JurnalPatroliNews – Jakarta – Presiden terpilih Korea Selatan, Lee Jae Myung, menyatakan komitmennya untuk menjalin hubungan yang lebih harmonis dengan Korea Utara. Dalam pidato kemenangan usai diumumkan sebagai pemenang pemilu, Lee menegaskan tekadnya membangun komunikasi aktif dengan Pyongyang.
“Di tengah upaya memperkuat pertahanan nasional sebagai langkah antisipasi terhadap potensi ancaman dari Utara, saya juga berpegang pada prinsip bahwa menjaga perdamaian lebih penting daripada memenangkan peperangan,” kata Lee seperti dilansir Yonhap, Selasa (3/6/2025).
Ia menekankan bahwa Korea Selatan dan Korea Utara perlu menjalin hubungan yang saling mendukung demi mencapai kemakmuran bersama. “Saya bertekad menciptakan stabilitas di Semenanjung Korea agar rakyat tidak terbebani oleh ketegangan politik dan militer yang berkepanjangan,” lanjutnya.
Selama masa jabatan presiden sebelumnya, Yoon Suk Yeol, relasi antar-Korea memburuk tajam. Yoon mengambil pendekatan keras terhadap Korea Utara, yang menyebabkan terputusnya kerja sama militer dan meningkatnya intensitas latihan perang bersama Amerika Serikat hal yang sangat dibenci oleh Pyongyang.
Perjanjian Militer Komprehensif yang ditandatangani tahun 2018, dan bertujuan mengurangi potensi konflik di perbatasan, dihentikan sebagian pada akhir 2023 setelah peluncuran satelit mata-mata oleh Korea Utara. Kemudian, perjanjian itu dibatalkan sepenuhnya pertengahan 2024, menyusul aksi Korea Utara yang menerbangkan balon sampah ke wilayah Selatan.
Lee Jae Myung diperkirakan akan menghidupkan kembali semangat dialog yang sempat tumbuh di era Presiden Moon Jae In, yang menjabat dari 2017 hingga 2022. Selama masa pemerintahannya, Moon berhasil mengadakan tiga pertemuan bersejarah dengan pemimpin tertinggi Korea Utara, Kim Jong Un, dan menghasilkan kesepakatan militer yang signifikan.
Menurut analis senior di Institut Unifikasi Nasional Korea, Hong Min, pendekatan Lee meski tidak identik dengan Moon, cenderung akan mengarah pada diplomasi aktif untuk mencairkan suasana.
Meskipun Lee membuka pintu dialog, banyak pengamat menilai jalur menuju rekonsiliasi akan penuh rintangan. Korea Utara kini telah menegaskan Korea Selatan sebagai musuh utama dan secara resmi mencoret ide penyatuan dari kebijakan nasionalnya.
Pyongyang juga terus memperkuat kemampuan militer, termasuk senjata nuklir dan kapal selam bertenaga nuklir yang diduga mendapat bantuan dari Rusia. Hubungan erat antara Korea Utara dan Moskow bahkan melibatkan pengiriman pasukan ke medan perang Ukraina.
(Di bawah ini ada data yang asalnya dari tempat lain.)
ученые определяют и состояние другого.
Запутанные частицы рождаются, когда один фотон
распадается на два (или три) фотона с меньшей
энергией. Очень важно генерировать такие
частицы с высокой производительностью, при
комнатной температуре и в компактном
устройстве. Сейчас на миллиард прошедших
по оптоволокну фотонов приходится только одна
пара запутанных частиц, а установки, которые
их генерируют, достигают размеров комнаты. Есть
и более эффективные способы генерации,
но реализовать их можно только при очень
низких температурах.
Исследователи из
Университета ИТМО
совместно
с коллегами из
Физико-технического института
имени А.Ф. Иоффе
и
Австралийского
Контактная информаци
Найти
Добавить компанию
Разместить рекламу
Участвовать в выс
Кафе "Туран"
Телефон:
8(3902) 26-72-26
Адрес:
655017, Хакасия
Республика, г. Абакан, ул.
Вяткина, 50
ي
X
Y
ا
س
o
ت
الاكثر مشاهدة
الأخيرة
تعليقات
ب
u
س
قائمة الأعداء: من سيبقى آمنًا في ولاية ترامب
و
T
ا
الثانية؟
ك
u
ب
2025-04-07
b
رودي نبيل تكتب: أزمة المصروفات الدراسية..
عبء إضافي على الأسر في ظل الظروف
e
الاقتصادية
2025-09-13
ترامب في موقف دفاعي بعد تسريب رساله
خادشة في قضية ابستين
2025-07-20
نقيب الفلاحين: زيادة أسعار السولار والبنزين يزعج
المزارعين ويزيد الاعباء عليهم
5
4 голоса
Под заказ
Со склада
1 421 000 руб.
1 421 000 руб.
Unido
Hong Min memprediksi bahwa Presiden Lee akan memulai dengan langkah-langkah diplomatis yang tidak menimbulkan kontroversi besar, seperti melarang pengiriman selebaran ke Korea Utara, memulihkan sebagian pakta militer yang ditangguhkan, serta menyampaikan pesan damai dalam momen-momen simbolik seperti Hari Kemerdekaan Korea pada 15 Agustus.
Meski demikian, para analis sepakat bahwa membujuk Korea Utara untuk kembali ke meja perundingan—terutama terkait program nuklir bukan tugas ringan, bahkan mungkin mustahil dilakukan dalam satu periode pemerintahan.